New York's Staten Island Live reports that Girl Scouting is about a lot more than selling sweets, even though the connection to cookies is not necessarily misleading: In a way, it symbolizes what Girl Scouts of the USA strives to instill in its members. Combining the traditional homespun skill of baking cookies with fund-raising and finance, the cookie sale exemplifies some of the fundamentals of self-reliance and resourcefulness, homemaking and can-do skills that Juliette Gordon Low sought to provide for girls when she founded the Girl Scouts 100 years ago.
Staten Island Girl Scouts and their leaders have a lot of enthusiasm for these goals and the spirit of “learning by doing.”
They attend movie days, plant trees, plan events such as She + Me, and Fit and Fabulous, a combination of nutrition and Zumba. They go camping; learn baby-sitting and CPR. They work to earn badges together and independently. Troops on Staten Island include girls of all ages and abilities, among them Troop 5312 at PS 37 in Great Kills, a school for students with significant developmental and physical disabilities.

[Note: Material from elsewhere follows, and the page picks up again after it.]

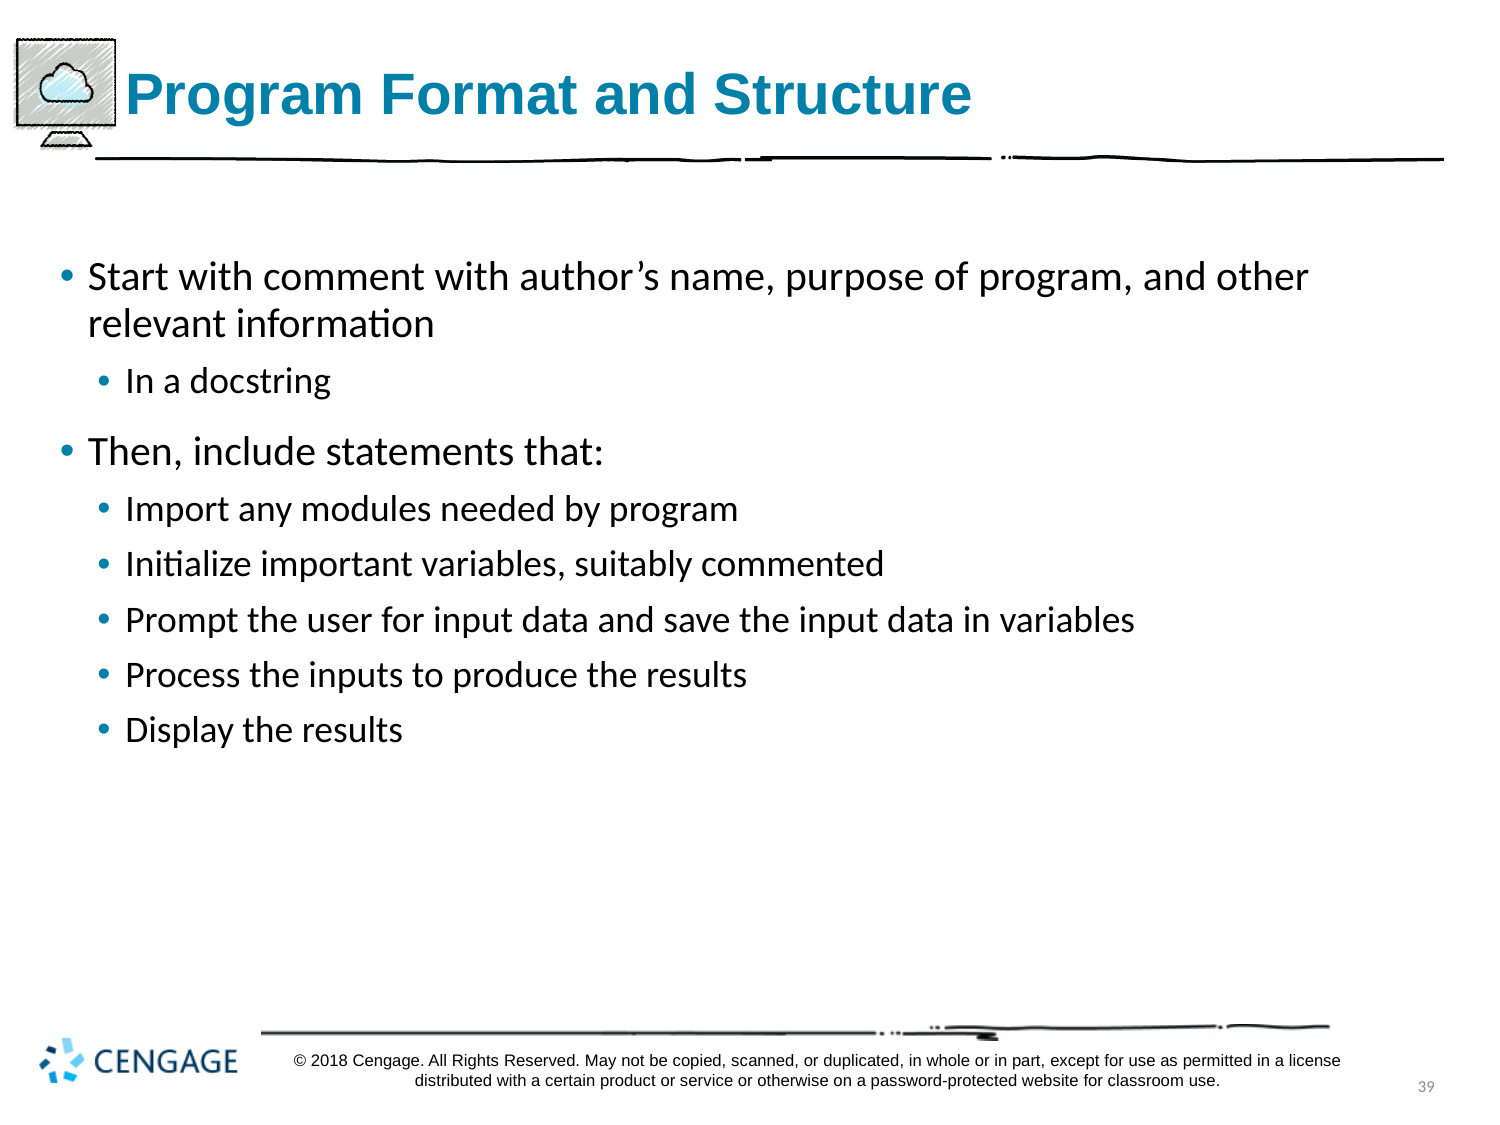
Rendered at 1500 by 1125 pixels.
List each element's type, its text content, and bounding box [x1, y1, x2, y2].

“You watch them explore new things — make breakfast on an open fire — and the look they get — ‘I did this! See that?’ or ‘I can do this and I can go further with it,’¤” said Betty Brandt, manager for Three Bridges 1, one of six service units, into which local troops are divided. Ms. Brandt, herself a Scout and a mother of Scouts, is a co-leader of troops — Juniors 5288, Cadets 5555 and Seniors/Ambassadors 5138 — that meet at Holy Trinity-St. Nicholas community hall in New Springville on Tuesdays.